Ratbots

 

Picture this: there’s been an earthquake and you’re trapped in the rubble. In the dark you hear a scrabbling sound…and feel the long, naked tail of a rat slither across your cheek…

Sounds like a nightmare, doesn’t it? But if recent research bears fruit, it may be a dream come true–because that rat could be a remote-controlled rescue rat.

Last week’s issue of Nature contained details of experiments carried out at the State University of New York and Drexel University in Philadelphia in which, by surgically implanting three electrical probes into the brains of rats, researchers were able to remotely control the rat’s actions from up to 500 metres away.

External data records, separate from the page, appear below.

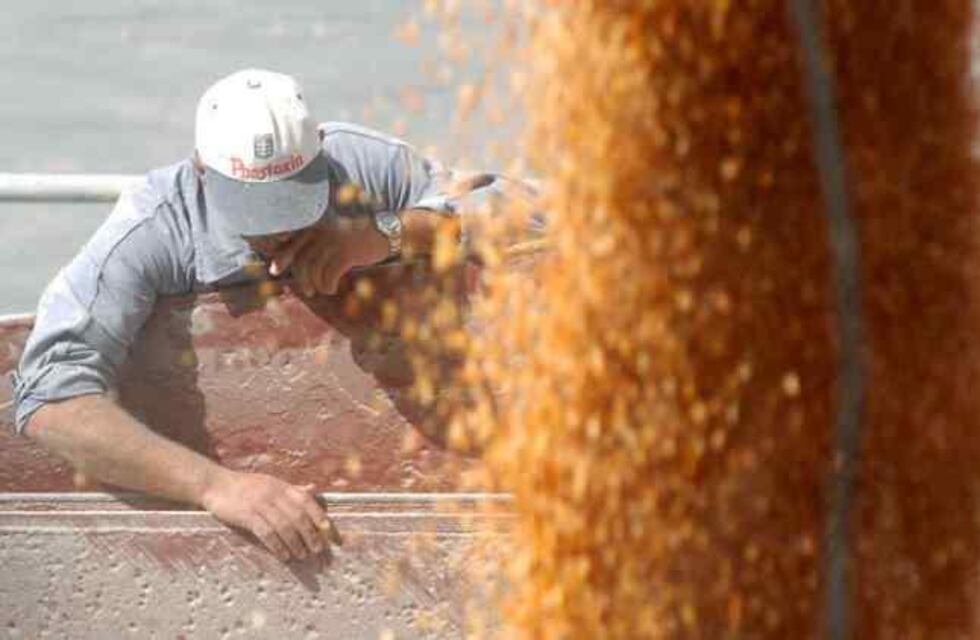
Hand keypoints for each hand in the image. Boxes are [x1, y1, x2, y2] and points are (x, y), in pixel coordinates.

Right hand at [201, 470, 338, 560]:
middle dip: (311, 534)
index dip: (319, 515)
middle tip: (318, 550)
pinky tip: (284, 555)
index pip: (306, 500)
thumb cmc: (245, 486)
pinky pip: (267, 533)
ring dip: (296, 543)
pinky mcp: (247, 515)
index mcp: (281, 486)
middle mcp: (274, 493)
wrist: (216, 484)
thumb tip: (312, 489)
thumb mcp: (270, 482)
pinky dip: (278, 546)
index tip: (329, 530)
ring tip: (303, 555)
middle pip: (298, 516)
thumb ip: (289, 489)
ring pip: (284, 526)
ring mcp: (260, 504)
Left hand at [269, 216, 388, 295]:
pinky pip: (329, 275)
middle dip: (301, 279)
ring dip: (315, 285)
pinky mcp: (347, 254)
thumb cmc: (359, 237)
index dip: (281, 257)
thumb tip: (300, 264)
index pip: (293, 242)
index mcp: (318, 226)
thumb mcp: (336, 234)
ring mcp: (335, 242)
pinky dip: (327, 286)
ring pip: (314, 270)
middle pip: (302, 260)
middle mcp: (323, 232)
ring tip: (322, 290)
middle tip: (307, 290)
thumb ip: (318, 243)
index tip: (275, 270)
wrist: (386, 233)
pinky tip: (331, 289)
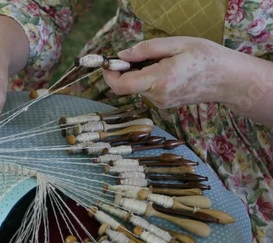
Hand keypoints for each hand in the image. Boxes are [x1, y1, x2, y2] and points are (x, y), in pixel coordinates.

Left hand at [103, 37, 240, 108]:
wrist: (229, 80)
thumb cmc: (206, 57)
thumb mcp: (177, 44)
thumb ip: (146, 50)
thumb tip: (121, 56)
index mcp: (159, 81)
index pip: (121, 85)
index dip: (109, 75)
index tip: (107, 62)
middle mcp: (157, 97)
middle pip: (127, 86)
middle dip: (125, 70)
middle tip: (139, 54)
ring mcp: (160, 103)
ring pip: (137, 87)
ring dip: (140, 72)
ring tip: (163, 60)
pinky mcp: (164, 104)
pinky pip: (147, 90)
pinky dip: (148, 78)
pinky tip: (167, 69)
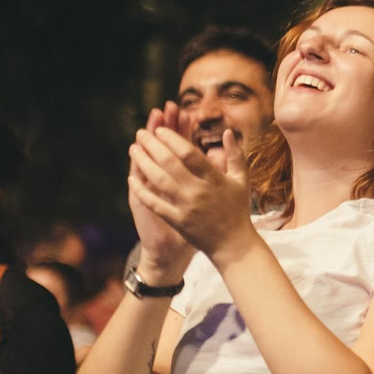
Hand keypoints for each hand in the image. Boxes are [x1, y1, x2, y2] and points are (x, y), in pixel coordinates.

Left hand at [129, 106, 255, 260]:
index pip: (189, 153)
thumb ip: (235, 155)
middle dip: (152, 145)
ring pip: (159, 180)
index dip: (173, 138)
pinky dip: (141, 190)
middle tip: (141, 133)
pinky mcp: (177, 221)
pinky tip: (131, 178)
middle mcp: (198, 191)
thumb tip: (226, 132)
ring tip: (133, 149)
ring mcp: (186, 207)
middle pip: (170, 163)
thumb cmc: (237, 209)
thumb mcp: (241, 180)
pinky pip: (154, 203)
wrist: (232, 244)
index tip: (160, 129)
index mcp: (214, 178)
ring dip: (143, 162)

Researchers have been experimenting with electronic animal control for decades. In the 1960s, Jose Delgado, a Yale physiologist, wired an electrode into the brain of a bull. As the bull charged him, he flicked a switch on a transmitter–and the bull stopped, turned, and walked quietly away.

In the same decade, the CIA spent $14 million developing Acoustic Kitty, a cat with a microphone surgically implanted in its gut and a navigating antenna in its tail. Alas, Acoustic Kitty was run over and killed during its first test mission.

More recent experiments have included a two-wheeled robot operated partly on the electrical signals from the displaced brain of a lamprey, robotic arms controlled solely by brain signals from rats and monkeys, and a cockroach fitted with a micro-robotic backpack to control its movements, developed at Tokyo University.

In the remote-controlled rat experiment, each of five rats was fitted with two probes to its brain that triggered sensations similar to what the rat would feel if something touched its right or left whiskers. The third probe went to the medial forebrain bundle, or MFB, which, when stimulated, sends the rat a feeling reward. The probes ran to a backpack on the rat’s back, which contained an antenna and a remote-controlled stimulator.

The rats were first trained in a maze. When the left-whisker or right-whisker probe was stimulated, and the rats turned in that direction, they were rewarded with a pulse to the MFB. Applying a pulse to the MFB alone, the researchers found, caused the rats to continue moving forward. Essentially, they were trained the way rats have always been trained, except the reward was direct stimulation of the brain instead of food.

Once the rats were taken out of the maze, they continued to obey the turn-left, turn-right commands, issued from a laptop computer using either key commands or a joystick. Researchers were able to guide the rats up ladders, down stairs and across narrow ledges; even up and down trees, though the rats had never been outside before.

Funding came from the U.S. Department of Defence, and was partly inspired by search-and-rescue efforts after the September 11 terrorist attacks. Robots are sometimes used in search-and-rescue efforts, but no robot can traverse difficult terrain as well as a rat or penetrate the tiny spaces rats can penetrate. Equipped with tiny video cameras, remote-controlled rats could become valuable tools for finding trapped people.

There are problems to be resolved. Cameras attached to the test rats returned video too jerky to be of much use. Another problem would be knowing when the rats found something. You’d also have to be able to pinpoint the rat’s location. Loss of signal could be a problem, too, although it might be possible to create a wireless computer network to ferry data among a pack of rats, so that if one rat were out of direct contact with its operator, its signal could be picked up and relayed by other rats.

There are also ethical concerns. Animal rights activists feel the process is demeaning to animals. Others worry about the same process being applied to people. The scientists who conducted the experiments reject human experiments, but they insist the rats were treated very well and seemed to enjoy what they were doing.

The biggest problem may simply be the fact that you’re dealing with rats. They could easily be distracted by blood or other remains in rubble, and neither rescuers nor victims are likely to enjoy the sight of rats scurrying around. But over time, says Dr. John K. Chapin of the State University of New York, one of the researchers, people might actually learn to like rats. “Maybe if it becomes widely known there are these rescue rats,” he suggests, “people wouldn’t be scared.”

I guess we’ll just have to wait and see…preferably not alone in the dark.